Hey… you know… social networks affect everything nowadays. Indeed, people make a lot of inferences from the activity on social networks such as Github and Twitter. They infer technical goals, infer how people react to code reviews and even infer seniority. All these inferences influence group collaboration and reputation.
Therefore, it is no surprise that pull requests from developers with more social contributions are more likely to be merged than those with fewer contributions (Dabbishetal., 2012). In fact, Tsay et al., 2014 shows that better connected PR authors and project managers have higher PR acceptance rates.
Yes… it was always about quality. Indeed, the spirit of pull requests is to give the opportunity to every developer of a project to review the code related to a changeset in a forum-like environment. This leads to better opportunities for engaging with the community and incorporating contributions (Gousios et al., 2014, 2015; Veen et al., 2015). So why haven't we seen quality named as the main acceptance factor in the previous section? Sadly, because of all the reasons for pull request rejection, technical ones are only a small minority (Gousios et al., 2014, 2015).
To confirm these suspicions, the author of the article under review studied the role of PMD (Programming Mistake Detector) issues in pull request acceptance. PMD is a static source code analyzer used to find common programming flaws. Although the author expected that developers address quality issues in PRs, the statistical techniques applied showed that the acceptance/rejection of PRs didn’t have a relation with the presence of PMD issues. Not happy with that, they applied six machine learning models to confirm/reject these results.
It turns out that the results confirmed that PMD issues, code smells, and anti-patterns are not considered as a problem when it came to accepting or rejecting a pull request!
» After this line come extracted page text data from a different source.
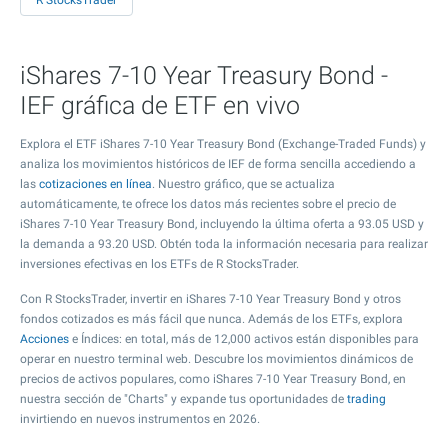
R StocksTrader
iShares 7-10 Year Treasury Bond -
IEF gráfica de ETF en vivo
Explora el ETF iShares 7-10 Year Treasury Bond (Exchange-Traded Funds) y
analiza los movimientos históricos de IEF de forma sencilla accediendo a
las
cotizaciones en línea
. Nuestro gráfico, que se actualiza
automáticamente, te ofrece los datos más recientes sobre el precio de
iShares 7-10 Year Treasury Bond, incluyendo la última oferta a
93.05
USD y
la demanda a
93.20
USD. Obtén toda la información necesaria para realizar
inversiones efectivas en los ETFs de R StocksTrader.
Con R StocksTrader, invertir en iShares 7-10 Year Treasury Bond y otros
fondos cotizados es más fácil que nunca. Además de los ETFs, explora
Acciones
e Índices: en total, más de 12,000 activos están disponibles para
operar en nuestro terminal web. Descubre los movimientos dinámicos de
precios de activos populares, como iShares 7-10 Year Treasury Bond, en
nuestra sección de "Charts" y expande tus oportunidades de
trading
invirtiendo en nuevos instrumentos en 2026.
Although I can’t say that this is a surprise due to all the previous section’s facts, I can’t stop thinking about the implications of this. All these quality misses seriously increase the risk of faults, increase bugs, and increase maintenance effort (Khomh et al., 2009a; Olbrich et al., 2009; D’Ambros et al.,2010; Fontana Arcelli and Spinelli, 2011).
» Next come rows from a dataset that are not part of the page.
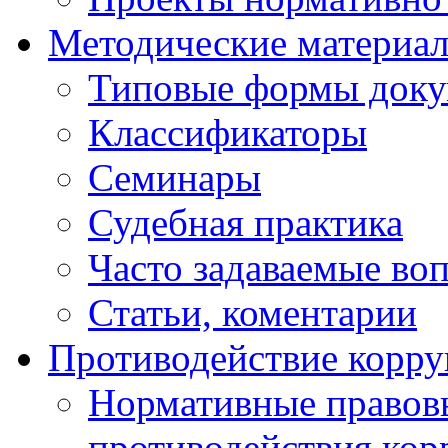
Методические материа
Типовые формы докум
Классификаторы
Семинары
Судебная практика
Часто задаваемые во
Статьи, коментарии
Противодействие корр
Нормативные правовы
противодействия ко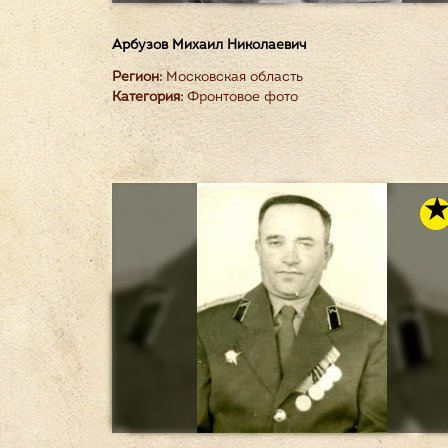
Арбузов Михаил Николаевич
Регион:
Московская область
Категория:
Фронтовое фото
Let me give you some examples related to some of these PMD issues. The authors manually reviewed 28 well-known Java projects (i.e. apache/cassandra, apache/kafka, hibernate/hibernate-orm, spring-projects/spring-frame) and found things that I see every day with my undergraduate students: god classes, speculative generality (named ‘‘Law of Demeter’’, don’t talk to strangers… remember?), duplicated code, long methods, and many other issues usually considered dangerous by different empirical studies (Sjberg et al., 2013; Taibi et al., 2017; Palombaetal., 2018).
In this study (taking into account the background of the other researches mentioned) the authors give some advice.
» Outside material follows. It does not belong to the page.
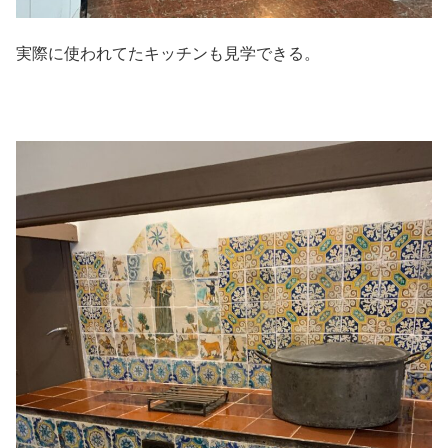
実際に使われてたキッチンも見学できる。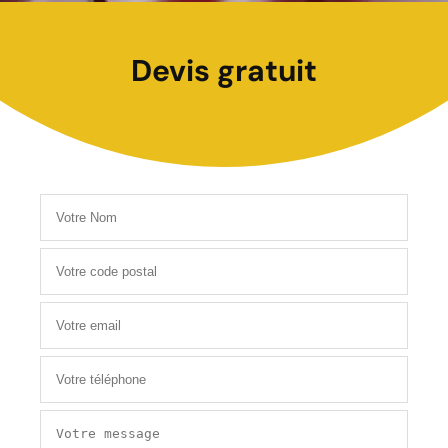
Devis gratuit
To contributors/developers, remember that although good ol’ clean code will make your life easier, it may not be the key factor for the acceptance of your PRs. Pay attention to the coding standards and quality rules agreed upon by the team. Don’t forget other things like adding a complete test suite and clear documentation for your PR. Try to use what you have learned in this article to make your PR submissions mergeable without (too many) changes. Remember that you are the last person responsible of the quality of your code (at least, until researchers find a better way).
Core team members interested in making PRs add value to their product should consider adopting an automated static analysis tool.
It should be integrated with the CD/CI pipeline so contributors can validate their code automatically. They should adopt more systematic ways of code review like checklist based using well known best practices to avoid measuring PRs based on perceived quality.
Finally, spread the culture of objective quality patterns regarding clean code. Avoid well documented code smells, or anti-patterns in the context of pull requests approval processes. At least until researchers find how to make the PR process more quality-centered again!